Directive:
The answer is the data below, repeated exactly, with no pictures included.

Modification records
* * * * * * *
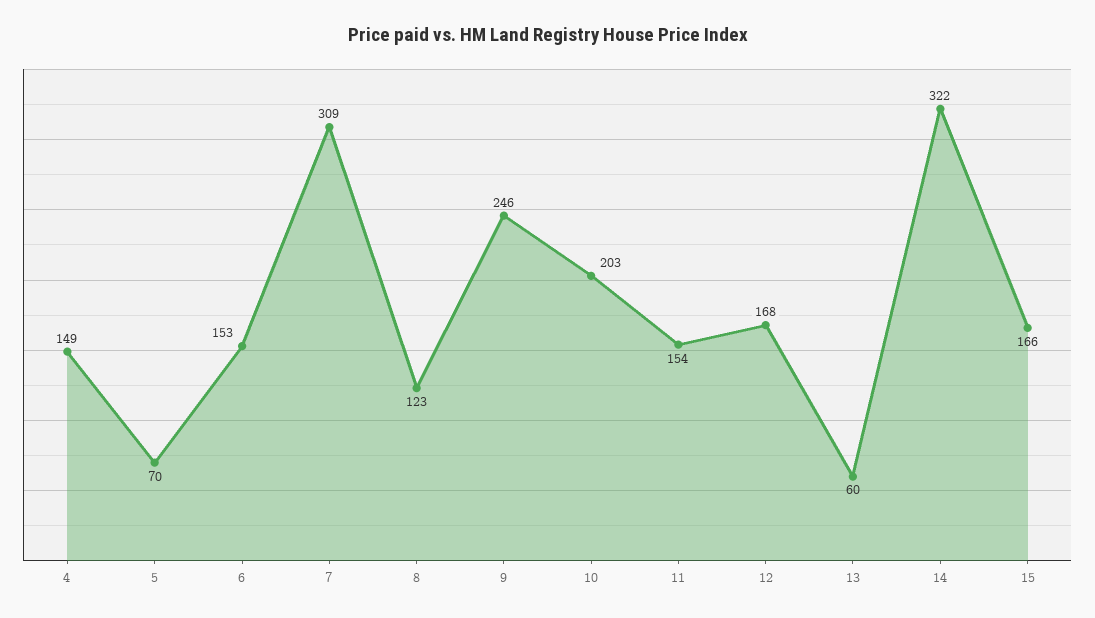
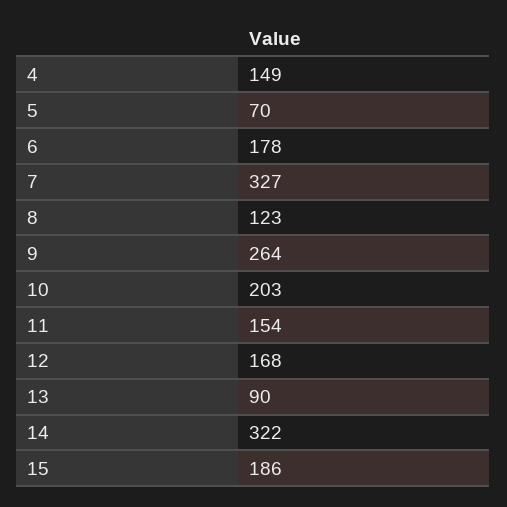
  {
    "4": 149,
    "5": 70,
-   "6": 153,
+   "6": 178,
-   "7": 309,
+   "7": 327,
    "8": 123,
-   "9": 246,
+   "9": 264,
    "10": 203,
    "11": 154,
    "12": 168,
-   "13": 60,
+   "13": 90,
    "14": 322,
-   "15": 166
+   "15": 186
  }

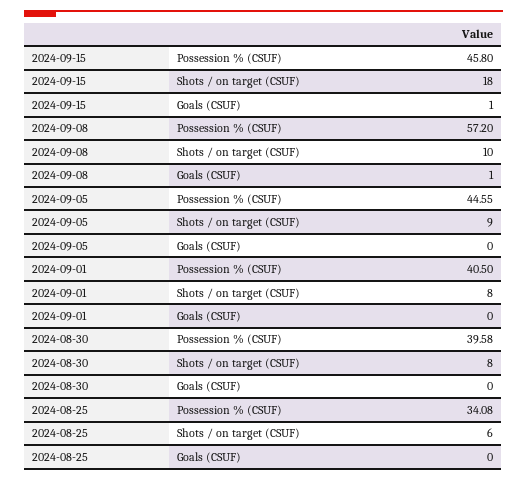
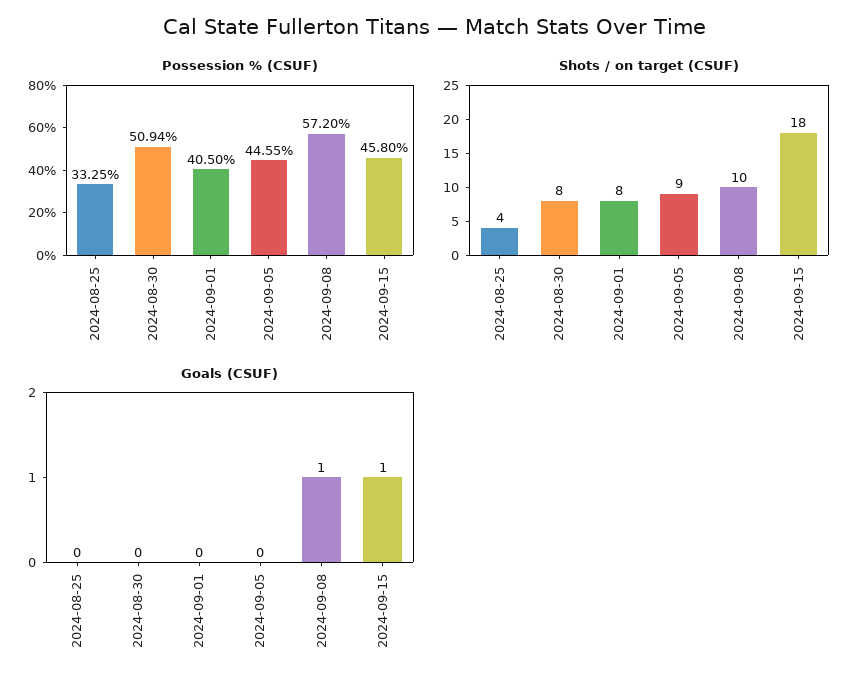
  {
    "Possession % (CSUF)": {
      "2024-09-15": 45.8,
      "2024-09-08": 57.2,
      "2024-09-05": 44.55,
      "2024-09-01": 40.5,
-     "2024-08-30": 39.58,
+     "2024-08-30": 50.94,
-     "2024-08-25": 34.08
+     "2024-08-25": 33.25
    },
    "Shots / on target (CSUF)": {
      "2024-09-15": 18,
      "2024-09-08": 10,
      "2024-09-05": 9,
      "2024-09-01": 8,
      "2024-08-30": 8,
-     "2024-08-25": 6
+     "2024-08-25": 4
    },
    "Goals (CSUF)": {
      "2024-09-15": 1,
      "2024-09-08": 1,
      "2024-09-05": 0,
      "2024-09-01": 0,
      "2024-08-30": 0,
      "2024-08-25": 0
    }
  }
* * * * * * *
Output of the task:
  {
    "4": 149,
    "5": 70,
-   "6": 153,
+   "6": 178,
-   "7": 309,
+   "7": 327,
    "8": 123,
-   "9": 246,
+   "9": 264,
    "10": 203,
    "11": 154,
    "12": 168,
-   "13": 60,
+   "13": 90,
    "14": 322,
-   "15": 166
+   "15": 186
  }

  {
    "Possession % (CSUF)": {
      "2024-09-15": 45.8,
      "2024-09-08": 57.2,
      "2024-09-05": 44.55,
      "2024-09-01": 40.5,
-     "2024-08-30": 39.58,
+     "2024-08-30": 50.94,
-     "2024-08-25": 34.08
+     "2024-08-25": 33.25
    },
    "Shots / on target (CSUF)": {
      "2024-09-15": 18,
      "2024-09-08": 10,
      "2024-09-05": 9,
      "2024-09-01": 8,
      "2024-08-30": 8,
-     "2024-08-25": 6
+     "2024-08-25": 4
    },
    "Goals (CSUF)": {
      "2024-09-15": 1,
      "2024-09-08": 1,
      "2024-09-05": 0,
      "2024-09-01": 0,
      "2024-08-30": 0,
      "2024-08-25": 0
    }
  }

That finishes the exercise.